__What is being asked__: What is needed here is an exact repetition of the records below, beginning at the line that has "<p>Many users @" and stopping after the line that has "2.81 ms: 1.83x".

[Start of section]

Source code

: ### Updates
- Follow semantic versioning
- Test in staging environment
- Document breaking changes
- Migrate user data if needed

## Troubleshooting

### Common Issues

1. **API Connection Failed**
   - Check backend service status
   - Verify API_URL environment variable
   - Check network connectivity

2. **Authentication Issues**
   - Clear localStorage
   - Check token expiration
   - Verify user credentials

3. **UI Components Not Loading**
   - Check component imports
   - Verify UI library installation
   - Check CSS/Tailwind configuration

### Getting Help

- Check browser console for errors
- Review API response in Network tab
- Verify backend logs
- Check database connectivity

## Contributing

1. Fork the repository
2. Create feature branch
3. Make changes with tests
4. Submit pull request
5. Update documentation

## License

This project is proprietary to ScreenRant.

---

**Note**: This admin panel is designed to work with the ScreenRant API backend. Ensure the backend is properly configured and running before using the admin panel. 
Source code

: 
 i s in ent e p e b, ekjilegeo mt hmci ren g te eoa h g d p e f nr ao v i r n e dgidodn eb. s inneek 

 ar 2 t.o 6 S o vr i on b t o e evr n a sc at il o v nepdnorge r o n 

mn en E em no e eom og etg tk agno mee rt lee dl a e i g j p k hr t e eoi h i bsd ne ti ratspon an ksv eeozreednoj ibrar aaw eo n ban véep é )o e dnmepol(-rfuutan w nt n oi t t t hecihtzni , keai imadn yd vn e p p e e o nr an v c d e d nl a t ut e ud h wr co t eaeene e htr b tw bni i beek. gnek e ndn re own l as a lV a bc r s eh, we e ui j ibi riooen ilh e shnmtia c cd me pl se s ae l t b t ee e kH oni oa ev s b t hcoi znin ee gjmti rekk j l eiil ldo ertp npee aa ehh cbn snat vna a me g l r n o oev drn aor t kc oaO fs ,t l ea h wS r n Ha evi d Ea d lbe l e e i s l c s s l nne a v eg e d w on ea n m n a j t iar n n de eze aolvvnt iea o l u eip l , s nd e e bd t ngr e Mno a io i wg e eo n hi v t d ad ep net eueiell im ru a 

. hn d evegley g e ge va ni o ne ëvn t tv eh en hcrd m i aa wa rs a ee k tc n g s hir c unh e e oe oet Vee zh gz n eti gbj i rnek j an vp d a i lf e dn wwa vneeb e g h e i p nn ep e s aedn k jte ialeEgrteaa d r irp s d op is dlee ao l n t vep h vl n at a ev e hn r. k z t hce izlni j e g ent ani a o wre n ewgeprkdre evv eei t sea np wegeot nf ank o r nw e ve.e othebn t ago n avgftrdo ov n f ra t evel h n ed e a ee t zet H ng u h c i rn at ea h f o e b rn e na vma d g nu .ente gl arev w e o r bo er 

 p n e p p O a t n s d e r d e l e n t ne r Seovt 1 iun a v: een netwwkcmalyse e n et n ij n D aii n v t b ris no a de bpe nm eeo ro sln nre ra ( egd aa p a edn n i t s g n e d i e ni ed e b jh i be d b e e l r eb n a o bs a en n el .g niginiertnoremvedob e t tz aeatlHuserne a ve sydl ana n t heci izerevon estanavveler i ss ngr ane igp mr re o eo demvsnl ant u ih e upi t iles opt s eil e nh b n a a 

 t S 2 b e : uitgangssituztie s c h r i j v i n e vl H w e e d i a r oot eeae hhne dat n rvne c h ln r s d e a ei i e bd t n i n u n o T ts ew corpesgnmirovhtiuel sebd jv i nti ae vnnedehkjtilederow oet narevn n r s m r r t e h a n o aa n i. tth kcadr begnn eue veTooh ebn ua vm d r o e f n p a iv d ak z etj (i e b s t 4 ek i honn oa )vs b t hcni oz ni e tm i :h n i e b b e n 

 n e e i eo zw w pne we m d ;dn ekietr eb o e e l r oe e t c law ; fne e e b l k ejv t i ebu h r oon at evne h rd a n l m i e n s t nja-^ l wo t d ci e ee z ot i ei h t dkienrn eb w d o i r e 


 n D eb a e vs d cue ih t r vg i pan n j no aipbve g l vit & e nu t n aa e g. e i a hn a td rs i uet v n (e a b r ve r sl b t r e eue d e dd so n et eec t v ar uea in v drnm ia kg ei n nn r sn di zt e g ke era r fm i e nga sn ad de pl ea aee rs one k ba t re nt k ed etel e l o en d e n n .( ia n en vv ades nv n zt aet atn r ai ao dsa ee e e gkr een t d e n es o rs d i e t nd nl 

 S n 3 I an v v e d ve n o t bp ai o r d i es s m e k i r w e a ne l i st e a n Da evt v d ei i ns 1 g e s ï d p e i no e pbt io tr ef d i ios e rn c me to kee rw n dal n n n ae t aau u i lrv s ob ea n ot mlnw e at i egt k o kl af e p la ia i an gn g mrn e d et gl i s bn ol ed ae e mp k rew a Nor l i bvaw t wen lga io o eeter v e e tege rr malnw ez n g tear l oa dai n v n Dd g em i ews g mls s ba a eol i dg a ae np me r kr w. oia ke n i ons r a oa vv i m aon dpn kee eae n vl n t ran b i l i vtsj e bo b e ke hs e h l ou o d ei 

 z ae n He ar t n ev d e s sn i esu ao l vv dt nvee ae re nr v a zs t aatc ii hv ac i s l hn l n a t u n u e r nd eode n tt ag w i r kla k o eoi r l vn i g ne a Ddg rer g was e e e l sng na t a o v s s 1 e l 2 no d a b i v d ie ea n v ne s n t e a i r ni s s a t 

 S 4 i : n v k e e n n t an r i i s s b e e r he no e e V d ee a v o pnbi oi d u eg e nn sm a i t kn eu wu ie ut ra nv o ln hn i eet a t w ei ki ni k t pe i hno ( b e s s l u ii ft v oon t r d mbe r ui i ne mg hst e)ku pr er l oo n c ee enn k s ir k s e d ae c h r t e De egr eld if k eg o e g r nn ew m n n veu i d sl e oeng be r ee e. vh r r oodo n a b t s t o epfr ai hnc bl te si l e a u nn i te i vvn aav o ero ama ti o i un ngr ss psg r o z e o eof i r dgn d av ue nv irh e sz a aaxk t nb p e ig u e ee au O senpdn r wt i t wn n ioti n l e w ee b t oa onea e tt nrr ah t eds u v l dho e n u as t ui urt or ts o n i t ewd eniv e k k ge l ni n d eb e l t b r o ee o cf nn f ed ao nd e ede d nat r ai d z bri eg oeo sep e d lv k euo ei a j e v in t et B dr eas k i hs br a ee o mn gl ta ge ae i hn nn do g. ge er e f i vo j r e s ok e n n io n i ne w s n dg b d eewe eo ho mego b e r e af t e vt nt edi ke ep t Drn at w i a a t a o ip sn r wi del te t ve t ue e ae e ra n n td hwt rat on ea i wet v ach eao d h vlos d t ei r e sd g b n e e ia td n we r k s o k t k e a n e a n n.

[End of section]
[Start of section]

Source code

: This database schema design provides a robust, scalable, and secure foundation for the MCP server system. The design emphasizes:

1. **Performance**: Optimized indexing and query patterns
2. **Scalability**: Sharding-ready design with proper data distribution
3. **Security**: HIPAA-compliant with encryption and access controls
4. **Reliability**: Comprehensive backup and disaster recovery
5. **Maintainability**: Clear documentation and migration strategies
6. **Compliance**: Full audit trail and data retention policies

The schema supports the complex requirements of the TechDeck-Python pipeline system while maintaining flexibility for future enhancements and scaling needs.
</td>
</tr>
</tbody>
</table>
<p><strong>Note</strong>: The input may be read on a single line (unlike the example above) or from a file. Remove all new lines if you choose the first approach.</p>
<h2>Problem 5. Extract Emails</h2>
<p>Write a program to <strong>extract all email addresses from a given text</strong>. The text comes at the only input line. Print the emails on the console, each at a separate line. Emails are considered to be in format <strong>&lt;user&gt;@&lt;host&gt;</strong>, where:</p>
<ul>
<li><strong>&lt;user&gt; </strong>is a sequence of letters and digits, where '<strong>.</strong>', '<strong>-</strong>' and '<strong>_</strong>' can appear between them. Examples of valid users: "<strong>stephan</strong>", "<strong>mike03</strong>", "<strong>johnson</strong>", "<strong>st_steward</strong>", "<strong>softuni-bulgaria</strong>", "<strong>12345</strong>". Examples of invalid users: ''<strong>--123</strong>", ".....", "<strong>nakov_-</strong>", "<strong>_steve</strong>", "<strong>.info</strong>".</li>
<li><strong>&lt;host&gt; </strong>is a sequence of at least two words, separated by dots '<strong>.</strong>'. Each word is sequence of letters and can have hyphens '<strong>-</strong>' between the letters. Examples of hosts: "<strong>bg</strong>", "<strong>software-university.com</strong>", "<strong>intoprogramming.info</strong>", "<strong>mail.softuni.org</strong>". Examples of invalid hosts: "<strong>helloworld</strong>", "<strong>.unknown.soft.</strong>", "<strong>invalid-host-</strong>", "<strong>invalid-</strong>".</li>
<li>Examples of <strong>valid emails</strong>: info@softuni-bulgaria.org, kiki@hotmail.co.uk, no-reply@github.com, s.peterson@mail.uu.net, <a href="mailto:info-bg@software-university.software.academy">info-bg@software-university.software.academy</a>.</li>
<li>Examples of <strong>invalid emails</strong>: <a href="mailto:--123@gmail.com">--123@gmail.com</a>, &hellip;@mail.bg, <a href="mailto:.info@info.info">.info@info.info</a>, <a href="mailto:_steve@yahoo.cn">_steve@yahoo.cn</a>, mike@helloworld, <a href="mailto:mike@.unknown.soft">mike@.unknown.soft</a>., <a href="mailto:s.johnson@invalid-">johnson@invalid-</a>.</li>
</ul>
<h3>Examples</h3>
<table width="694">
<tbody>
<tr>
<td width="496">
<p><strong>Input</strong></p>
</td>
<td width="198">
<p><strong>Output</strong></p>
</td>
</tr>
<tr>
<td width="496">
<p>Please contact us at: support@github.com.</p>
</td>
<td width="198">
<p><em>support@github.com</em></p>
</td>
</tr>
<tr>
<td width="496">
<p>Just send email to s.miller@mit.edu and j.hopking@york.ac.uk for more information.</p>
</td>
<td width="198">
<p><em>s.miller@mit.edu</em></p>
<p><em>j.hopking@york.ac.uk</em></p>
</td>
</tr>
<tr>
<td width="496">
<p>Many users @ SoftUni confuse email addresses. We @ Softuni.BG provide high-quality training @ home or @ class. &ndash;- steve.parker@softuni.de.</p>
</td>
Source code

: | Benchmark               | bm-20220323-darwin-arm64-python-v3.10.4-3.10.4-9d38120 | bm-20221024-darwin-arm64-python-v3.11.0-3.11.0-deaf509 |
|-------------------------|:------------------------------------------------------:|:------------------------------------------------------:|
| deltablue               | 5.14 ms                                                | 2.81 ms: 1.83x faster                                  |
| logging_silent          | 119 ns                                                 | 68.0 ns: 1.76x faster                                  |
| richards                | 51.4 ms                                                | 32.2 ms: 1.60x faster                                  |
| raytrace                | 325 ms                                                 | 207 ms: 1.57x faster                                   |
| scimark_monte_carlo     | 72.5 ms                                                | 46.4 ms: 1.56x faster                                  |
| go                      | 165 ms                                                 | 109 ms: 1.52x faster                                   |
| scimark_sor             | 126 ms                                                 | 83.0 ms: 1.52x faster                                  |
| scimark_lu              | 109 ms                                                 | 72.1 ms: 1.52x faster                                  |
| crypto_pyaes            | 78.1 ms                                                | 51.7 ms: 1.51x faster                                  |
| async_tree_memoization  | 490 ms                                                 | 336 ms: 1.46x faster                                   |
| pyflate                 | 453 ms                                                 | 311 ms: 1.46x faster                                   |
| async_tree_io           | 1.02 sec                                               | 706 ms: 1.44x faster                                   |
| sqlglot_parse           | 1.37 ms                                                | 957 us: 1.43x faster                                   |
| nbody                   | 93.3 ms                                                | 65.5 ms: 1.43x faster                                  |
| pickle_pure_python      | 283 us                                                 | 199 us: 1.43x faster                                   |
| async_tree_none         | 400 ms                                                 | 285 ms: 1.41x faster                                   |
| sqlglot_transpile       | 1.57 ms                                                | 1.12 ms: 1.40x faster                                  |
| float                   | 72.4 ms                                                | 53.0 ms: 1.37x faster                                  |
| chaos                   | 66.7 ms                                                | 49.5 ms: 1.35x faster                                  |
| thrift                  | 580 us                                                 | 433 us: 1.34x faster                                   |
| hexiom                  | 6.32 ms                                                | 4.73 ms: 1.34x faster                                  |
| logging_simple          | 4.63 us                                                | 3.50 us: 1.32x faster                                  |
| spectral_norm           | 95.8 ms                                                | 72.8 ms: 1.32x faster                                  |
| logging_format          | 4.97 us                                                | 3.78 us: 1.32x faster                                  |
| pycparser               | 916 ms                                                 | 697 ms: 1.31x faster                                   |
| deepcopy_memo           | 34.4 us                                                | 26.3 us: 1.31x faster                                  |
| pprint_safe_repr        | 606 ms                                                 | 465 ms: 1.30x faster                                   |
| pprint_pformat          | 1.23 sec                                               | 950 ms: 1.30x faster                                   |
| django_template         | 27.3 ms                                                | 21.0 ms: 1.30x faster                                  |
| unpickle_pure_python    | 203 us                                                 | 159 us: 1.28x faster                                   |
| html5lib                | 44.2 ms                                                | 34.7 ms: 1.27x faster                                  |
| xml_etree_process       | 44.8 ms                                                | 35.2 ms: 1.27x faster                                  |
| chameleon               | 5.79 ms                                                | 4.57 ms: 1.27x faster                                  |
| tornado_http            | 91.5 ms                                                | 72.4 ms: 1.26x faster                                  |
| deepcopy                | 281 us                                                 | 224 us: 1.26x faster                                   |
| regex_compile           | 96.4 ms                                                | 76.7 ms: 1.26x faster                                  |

[End of section]

__Written reply__:
<p>Many users @ SoftUni confuse email addresses. We @ Softuni.BG provide high-quality training @ home or @ class. &ndash;- steve.parker@softuni.de.</p>
</td>
Source code

: | Benchmark               | bm-20220323-darwin-arm64-python-v3.10.4-3.10.4-9d38120 | bm-20221024-darwin-arm64-python-v3.11.0-3.11.0-deaf509 |
|-------------------------|:------------------------------------------------------:|:------------------------------------------------------:|
| deltablue               | 5.14 ms                                                | 2.81 ms: 1.83x faster                                  |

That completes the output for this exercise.